I'm working on calculating line length using integration but my textbook keeps doing tricks like these... I can't seem to figure it out, can someone please explain this to me...

2. Dec 16, 2008

### jgens

Re: "simplification" not so simple for me...

Sure, try reexpressing the 1 so the both 1 and 9x/4 have a common denominator, then reexpress the squareroot and simplify.

3. Dec 16, 2008

### Defennder

Re: "simplification" not so simple for me...

$$\sqrt{1+\frac{9}{4}x} = \sqrt{\frac{1}{4}(4+9x)} = \sqrt{\frac{1}{4}} \sqrt{4+9x}= \frac{1}{2}\sqrt{4+9x}$$

4. Dec 16, 2008

### Titans86

Re: "simplification" not so simple for me...

Bah, So elementary.

Thanks guys!

5. Dec 16, 2008

### Dick

Re: "simplification" not so simple for me...

(1+9x/4)=(1/4)(4+9x), ok so far?
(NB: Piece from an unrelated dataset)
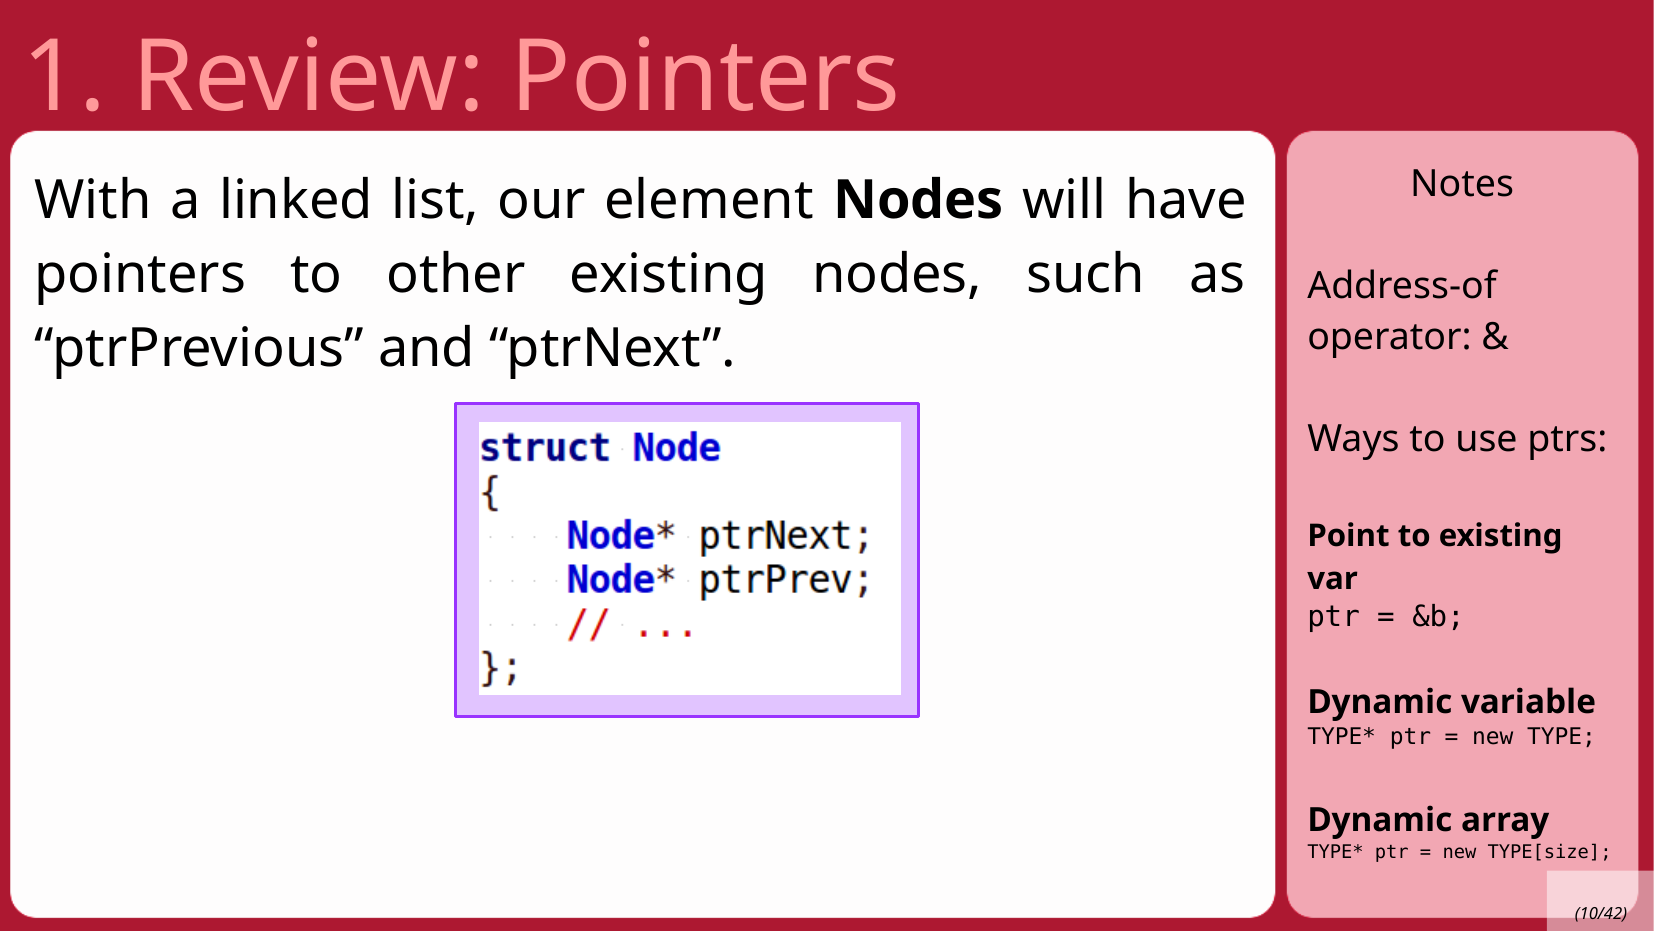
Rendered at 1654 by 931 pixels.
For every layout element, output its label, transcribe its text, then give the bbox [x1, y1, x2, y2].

Take the square root of both sides. (1/4)^(1/2)=1/2, so (1+9x/4)^(1/2)=(1/2)*sqrt(4+9x). They just factored a 1/4 out.

6. Dec 16, 2008

### Titans86

Re: "simplification" not so simple for me...

follow up question if I may... (I tried using this simplification to my demise)

I have $$\sqrt{1+\frac{1}{x^{2}}}$$

I tried he trick and got $$\left(\frac{1}{x}\right)\sqrt{x^{2}+1}$$

Yet it doesn't match... where did I go wrong?

Also, I need to be worrying about the +- when I do these things also no?

7. Dec 16, 2008

### Mentallic

Re: "simplification" not so simple for me...

Well there are multiple ways of expressing these, so you'll need to show us what the textbook has provided. Your simplification is correct though.
You don't need to worry about the $$\pm$$, since that is only when you have an equation in the form x^2=y and then you make x the subject.

8. Dec 16, 2008

### Dick

Re: "simplification" not so simple for me...

It should really be written (1/|x|)*sqrt(x^2+1)=sqrt(1+1/x^2). Is that what you mean by going wrong?

9. Dec 16, 2008

### Titans86

Re: "simplification" not so simple for me...

I plotted it through my Ti and two different curves resulted...

edit: ah yes, the absolute would resolve it...

(my algebra is so poor...)

10. Dec 17, 2008

### mutton

Re: "simplification" not so simple for me...

But that is what is happening here. $$\sqrt{x^2} = |x|$$.